Use before breast cancer diagnosis tied to reduced symptoms of peripheral neuropathy
WEDNESDAY, Sept. 13, 2017 (HealthDay News) — Multivitamin use before diagnosis of breast cancer is associated with reduced risk of symptoms of chemotherapy-induced peripheral neuropathy, according to a study published online Sept. 1 in the Journal of the National Cancer Institute.
Gary R. Zirpoli, Ph.D., from the Roswell Park Cancer Institute in Buffalo, N.Y., and colleagues examined use of dietary supplements before and during treatment in relation to CIPN using data from questionnaires completed by 1,225 breast cancer patients. The authors assessed supplement use in relation to CIPN; they used the National Cancer Institute Common Terminology Criteria for Adverse Events (CTCAE v. 3.0) and the self-reported Functional Assessment of Cancer Therapy/Gynecologic Oncology Group Neurotoxicity (FACT/GOG-Ntx) subscale.

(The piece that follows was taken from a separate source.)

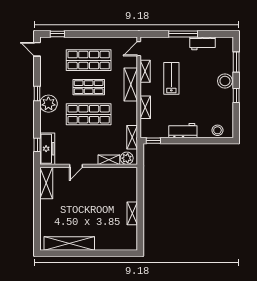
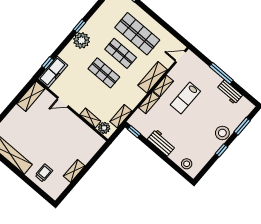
shelving: (145, 71) -> (163, 86), moved
lab bench: (171, 78) -> (185, 98), turned 180
shop shelf: (89, 114) -> (104, 73), width x0.70, depth x0.74
trolley: (109, 236) -> (44, 173), added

The researchers found that there was an association for multivitamin use before diagnosis with reduced symptoms of CIPN (CTCAE-adjusted odds ratio, 0.6 [95 percent confidence interval, 0.42 to 0.87]; FACT/GOG-Ntx-adjusted OR, 0.78 [95 percent confidence interval, 0.61 to 1]). There was a marginal inverse correlation for use during treatment with CIPN (CTCAE-adjusted odds ratio, 0.73 [95 percent confidence interval, 0.49 to 1.08]; FACT/GOG-Ntx-adjusted odds ratio, 0.77 [95 percent confidence interval, 0.6 to 0.99]). There was no significant correlation for other supplement use, either before diagnosis or during treatment, with CIPN.
“Multivitamin use could be a surrogate for other related behaviors that are the actual drivers of the association with reduced CIPN,” the authors write.
The study was partially funded by Amgen.